(By Brandon Hansen/Managing Editor of the Chewelah Independent)
Well, we’re not the poorest town in Washington anymore, thanks to the latest round of internet websites saying that, in fact, Cheney is now the town that is the poorest.
Having been a college student at Eastern Washington University with a checking account balance of less than 200 bucks for much of my career there, I can vouch for that.
But one thing I think Chewelah still leads the state in is complaining. We complain A LOT. Whether it’s the city, the school, the state government, the Illuminati, Bigfoot being a member of the Illuminati, the pothole herds that roam our streets like elk, kids these days, those hoodlums at 2 a.m. who wander the streets, marijuana being the devil’s lettuce, Canadians being rude (apparently Canadians are only rude in Stevens County judging from overall comments of Canadian people), the food here, the water underground and I think I even heard someone call this place an Alien abduction hotzone.
The issue nowadays is thanks to the internet, anyone can post their complaints or issues online without any real fear of retribution other than some sort of snide Facebook response. Back before the 1990s, other than complaining to your neighbor, what other official action could you take to let people know you were upset? (Send a Letter to the Editor to The Independent! Which I highly recommend. Send me your complaints to email@example.com)
After watching roughly 1,263,287 history documentaries, I can say that history doesn’t really remember the day- to-day complaints of people. The average person, in say the first century, probably had to worry about getting killed by a roving band of scoundrels or invading army. They also had to worry about where their next meal came from, things like doctors back then being a raving loon who sniffed incense and the king getting a crazy hair to kill all the first born or something.
But when is the last time you saw big headlines of archeologists uncovering someone’s complaints about Roman roads, those dastardly Greeks and their crazy theatre play thingies or the Persians being jerks again?
Nope, what you hear today are those great works of architecture without modern machinery and how Renaissance astronomers discovered all the planets using primitive technology.

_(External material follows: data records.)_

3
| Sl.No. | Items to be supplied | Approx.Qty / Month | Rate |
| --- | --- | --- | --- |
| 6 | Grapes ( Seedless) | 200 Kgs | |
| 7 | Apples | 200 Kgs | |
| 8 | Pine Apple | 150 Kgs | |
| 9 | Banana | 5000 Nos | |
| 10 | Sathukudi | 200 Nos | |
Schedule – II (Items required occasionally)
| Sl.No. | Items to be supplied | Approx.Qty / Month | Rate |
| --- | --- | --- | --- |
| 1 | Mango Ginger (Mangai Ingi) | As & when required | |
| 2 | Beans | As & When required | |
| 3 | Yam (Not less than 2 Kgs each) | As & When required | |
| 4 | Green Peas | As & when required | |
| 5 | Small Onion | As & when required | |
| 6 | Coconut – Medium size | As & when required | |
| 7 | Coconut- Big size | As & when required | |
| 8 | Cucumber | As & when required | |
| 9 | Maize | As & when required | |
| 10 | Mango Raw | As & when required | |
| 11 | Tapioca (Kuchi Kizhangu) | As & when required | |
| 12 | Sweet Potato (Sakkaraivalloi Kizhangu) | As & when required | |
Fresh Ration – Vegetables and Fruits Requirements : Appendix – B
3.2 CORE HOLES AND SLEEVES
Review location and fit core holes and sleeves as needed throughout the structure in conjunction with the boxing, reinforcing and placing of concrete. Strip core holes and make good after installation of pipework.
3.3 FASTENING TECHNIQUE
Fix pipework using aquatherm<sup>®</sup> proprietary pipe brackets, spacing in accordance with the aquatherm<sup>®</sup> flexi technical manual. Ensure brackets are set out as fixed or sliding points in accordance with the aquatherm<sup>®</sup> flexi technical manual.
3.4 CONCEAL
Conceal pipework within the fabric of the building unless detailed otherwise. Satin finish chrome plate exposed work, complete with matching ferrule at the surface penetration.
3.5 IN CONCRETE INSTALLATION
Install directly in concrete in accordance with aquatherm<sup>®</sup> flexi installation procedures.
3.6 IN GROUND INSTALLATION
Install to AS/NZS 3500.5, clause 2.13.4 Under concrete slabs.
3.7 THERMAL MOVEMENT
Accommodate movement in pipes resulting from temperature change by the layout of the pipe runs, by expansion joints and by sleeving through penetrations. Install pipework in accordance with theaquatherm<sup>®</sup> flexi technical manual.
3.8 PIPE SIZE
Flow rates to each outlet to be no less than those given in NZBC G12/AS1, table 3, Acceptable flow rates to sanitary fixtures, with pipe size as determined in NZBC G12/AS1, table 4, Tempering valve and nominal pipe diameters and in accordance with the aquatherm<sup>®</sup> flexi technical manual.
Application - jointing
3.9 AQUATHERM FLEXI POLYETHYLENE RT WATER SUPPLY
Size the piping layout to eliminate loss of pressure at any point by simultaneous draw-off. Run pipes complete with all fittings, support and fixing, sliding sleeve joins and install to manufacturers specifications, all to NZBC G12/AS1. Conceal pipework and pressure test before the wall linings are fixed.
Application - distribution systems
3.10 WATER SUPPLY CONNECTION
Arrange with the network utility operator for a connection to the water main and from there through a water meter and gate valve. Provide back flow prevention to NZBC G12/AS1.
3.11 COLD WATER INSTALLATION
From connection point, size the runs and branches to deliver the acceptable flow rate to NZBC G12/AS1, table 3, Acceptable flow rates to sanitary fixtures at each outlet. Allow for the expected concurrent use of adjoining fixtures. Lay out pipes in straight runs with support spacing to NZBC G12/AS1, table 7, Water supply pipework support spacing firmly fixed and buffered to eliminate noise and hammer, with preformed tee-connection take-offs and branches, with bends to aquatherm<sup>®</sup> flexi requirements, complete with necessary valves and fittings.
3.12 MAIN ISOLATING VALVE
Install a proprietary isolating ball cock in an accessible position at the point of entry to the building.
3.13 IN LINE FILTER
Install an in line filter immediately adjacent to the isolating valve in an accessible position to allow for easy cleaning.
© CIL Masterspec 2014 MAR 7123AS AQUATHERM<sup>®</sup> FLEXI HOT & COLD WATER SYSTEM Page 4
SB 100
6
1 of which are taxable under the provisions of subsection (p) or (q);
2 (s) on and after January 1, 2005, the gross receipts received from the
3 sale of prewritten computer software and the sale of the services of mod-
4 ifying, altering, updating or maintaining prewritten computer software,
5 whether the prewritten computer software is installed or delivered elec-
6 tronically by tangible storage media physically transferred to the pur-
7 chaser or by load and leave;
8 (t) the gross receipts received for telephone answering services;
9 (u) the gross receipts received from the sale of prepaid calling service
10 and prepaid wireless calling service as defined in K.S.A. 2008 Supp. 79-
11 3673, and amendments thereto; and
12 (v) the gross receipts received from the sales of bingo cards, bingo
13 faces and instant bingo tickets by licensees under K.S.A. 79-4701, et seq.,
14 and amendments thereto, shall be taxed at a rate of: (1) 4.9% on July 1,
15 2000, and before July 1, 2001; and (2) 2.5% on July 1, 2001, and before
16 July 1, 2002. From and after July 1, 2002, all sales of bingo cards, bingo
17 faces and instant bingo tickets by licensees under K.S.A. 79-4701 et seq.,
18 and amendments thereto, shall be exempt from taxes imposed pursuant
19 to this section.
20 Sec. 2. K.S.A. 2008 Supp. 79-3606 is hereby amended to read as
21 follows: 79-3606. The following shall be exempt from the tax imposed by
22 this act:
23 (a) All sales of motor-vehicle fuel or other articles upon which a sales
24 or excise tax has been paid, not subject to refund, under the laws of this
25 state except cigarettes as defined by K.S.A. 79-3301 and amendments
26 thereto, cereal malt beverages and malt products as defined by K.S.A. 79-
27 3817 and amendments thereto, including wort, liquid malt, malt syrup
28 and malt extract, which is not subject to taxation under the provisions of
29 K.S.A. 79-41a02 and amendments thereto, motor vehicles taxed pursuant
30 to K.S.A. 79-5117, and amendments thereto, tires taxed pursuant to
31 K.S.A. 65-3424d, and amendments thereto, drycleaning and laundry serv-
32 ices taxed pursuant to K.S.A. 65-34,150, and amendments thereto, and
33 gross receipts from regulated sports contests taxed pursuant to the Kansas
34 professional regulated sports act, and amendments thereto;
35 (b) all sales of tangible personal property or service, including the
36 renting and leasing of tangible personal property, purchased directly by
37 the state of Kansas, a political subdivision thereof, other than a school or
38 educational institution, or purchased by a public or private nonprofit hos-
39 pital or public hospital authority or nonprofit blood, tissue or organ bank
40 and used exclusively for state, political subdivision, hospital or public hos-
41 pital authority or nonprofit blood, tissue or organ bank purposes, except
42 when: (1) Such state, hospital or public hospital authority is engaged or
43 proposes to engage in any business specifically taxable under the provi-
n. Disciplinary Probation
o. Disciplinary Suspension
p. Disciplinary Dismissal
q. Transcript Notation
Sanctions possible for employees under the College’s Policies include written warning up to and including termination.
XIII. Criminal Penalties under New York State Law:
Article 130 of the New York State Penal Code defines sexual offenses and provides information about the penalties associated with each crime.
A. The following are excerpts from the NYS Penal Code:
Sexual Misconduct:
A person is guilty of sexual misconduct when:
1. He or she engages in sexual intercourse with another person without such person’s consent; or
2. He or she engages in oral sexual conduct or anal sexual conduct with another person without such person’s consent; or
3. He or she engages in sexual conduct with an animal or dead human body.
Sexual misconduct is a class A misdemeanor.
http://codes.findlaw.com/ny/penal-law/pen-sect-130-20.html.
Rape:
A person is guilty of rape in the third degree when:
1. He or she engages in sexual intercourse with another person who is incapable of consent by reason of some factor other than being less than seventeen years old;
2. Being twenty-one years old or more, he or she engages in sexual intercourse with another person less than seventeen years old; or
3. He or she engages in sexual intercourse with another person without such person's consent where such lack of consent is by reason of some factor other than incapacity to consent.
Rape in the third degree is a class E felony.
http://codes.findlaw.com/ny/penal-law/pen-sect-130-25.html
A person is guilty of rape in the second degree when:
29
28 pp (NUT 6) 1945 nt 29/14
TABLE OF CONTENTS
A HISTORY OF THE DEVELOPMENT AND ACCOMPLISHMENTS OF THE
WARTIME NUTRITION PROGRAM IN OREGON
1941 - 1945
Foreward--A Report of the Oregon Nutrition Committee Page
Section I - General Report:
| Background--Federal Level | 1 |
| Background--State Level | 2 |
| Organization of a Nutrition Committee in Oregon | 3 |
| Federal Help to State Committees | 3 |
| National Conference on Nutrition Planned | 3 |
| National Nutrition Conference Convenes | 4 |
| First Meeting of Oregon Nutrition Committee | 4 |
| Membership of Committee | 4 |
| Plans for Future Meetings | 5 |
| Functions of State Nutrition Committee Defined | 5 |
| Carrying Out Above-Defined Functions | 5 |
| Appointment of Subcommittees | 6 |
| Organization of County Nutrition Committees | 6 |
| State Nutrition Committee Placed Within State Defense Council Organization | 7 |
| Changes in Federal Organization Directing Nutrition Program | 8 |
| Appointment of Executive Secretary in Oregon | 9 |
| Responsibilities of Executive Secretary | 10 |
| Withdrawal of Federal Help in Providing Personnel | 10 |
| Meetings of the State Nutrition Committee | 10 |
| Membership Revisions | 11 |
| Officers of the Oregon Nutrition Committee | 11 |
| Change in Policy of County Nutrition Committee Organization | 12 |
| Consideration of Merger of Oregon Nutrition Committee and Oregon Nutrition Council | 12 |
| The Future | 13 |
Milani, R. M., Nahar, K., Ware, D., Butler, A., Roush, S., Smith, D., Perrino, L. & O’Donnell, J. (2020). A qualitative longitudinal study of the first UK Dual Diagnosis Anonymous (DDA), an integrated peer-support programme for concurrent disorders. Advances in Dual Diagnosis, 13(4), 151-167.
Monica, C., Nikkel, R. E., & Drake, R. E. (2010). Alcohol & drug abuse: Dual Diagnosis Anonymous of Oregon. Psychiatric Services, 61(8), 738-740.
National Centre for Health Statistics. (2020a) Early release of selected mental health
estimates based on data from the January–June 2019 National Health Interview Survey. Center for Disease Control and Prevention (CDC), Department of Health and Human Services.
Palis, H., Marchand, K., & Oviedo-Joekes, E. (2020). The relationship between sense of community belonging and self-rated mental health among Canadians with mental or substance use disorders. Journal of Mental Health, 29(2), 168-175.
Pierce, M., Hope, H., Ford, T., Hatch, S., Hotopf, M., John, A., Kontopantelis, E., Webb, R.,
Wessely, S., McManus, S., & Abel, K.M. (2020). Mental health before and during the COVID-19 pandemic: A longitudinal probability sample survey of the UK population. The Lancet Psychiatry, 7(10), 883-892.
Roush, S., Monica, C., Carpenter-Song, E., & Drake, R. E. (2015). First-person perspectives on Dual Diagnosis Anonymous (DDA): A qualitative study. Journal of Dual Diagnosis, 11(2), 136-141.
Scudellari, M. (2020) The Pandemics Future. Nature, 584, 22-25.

Nowadays, we’re complaining about how Elon Musk dared to use his personal money to create a new space launch system to better mankind. “There are people starving!” they say, but in reality, technology jumps have always demanded large sums of money, and poverty has always been a serious social issue. Those complaints skip over the reality that we’re seeing more and more people leave poverty than ever before. We’re also seeing crime drop to historic lows. It’s the safest time in human history right now.
Now I’m not Bob-Rossing our current reality. We live in vastly imperfect times, and have a lot to grapple with. Wars. Massive wealth inequity. A political system that seems broken. But let’s focus on how we can move forward, and not the Canadian at the drive-thru who is taking a little too much time getting an order.
(This coming from a guy who still complains about the Star Wars prequels.)
I mean, aren’t your fingers sore from all the angry tweets and Facebook memes?
You can help shape the direction our own city is going by being involved in the process and giving a lot of feedback to our elected officials. Showing up every few years to vote or occasionally showing up to a city council meeting because you’re angry isn’t going to shape positive change.
Our discourse has gone from long, deeply thought out arguments concerning policy and theory to someone typing angrily about how someone they never met is doing a terrible job, people thinking they’re enlightened because they used the term “Cheeto-in-Chief” and booing elected officials at events.
Same thing with other issues. Sick of crime? Get involved with a neighborhood watch. Vote for representatives and help causes that help combat drug addiction. Don’t just go “darn tweakers” when your bike gets stolen.
State politics bug the hell out you? Guess what, your representative’s email and phone number are public knowledge. Get a hold of them and let them know what’s going on at the ground level of their district. They respond at a scary quick pace.
Buuuutttt, don’t blame your dead dog on their laws. Don’t say you’re having a bad day so they should somehow fix it. If there are policy issues that you see affect large swathes of people, point it out. If your neighbor is making you mad, there’s probably not a whole lot they can do about it. Remember, politics have everything to do with policy and not with you being scheduled for the night shift.
There are things you can do to be an active and positive influence in your community. Channel some of those negative feelings into positive results. Life is never going to be perfect, and society is probably never going to be utopian. Now that doesn’t mean we shouldn’t strive for that, but if all you do is type angrily from your keyboard, all you’re going to accomplish is carpal tunnel.
(Look at Star Trek, they have food replicators and transporters and guys in red shirts are still dying right and left.)
When was the last time someone went down in history as one heck of a complainer?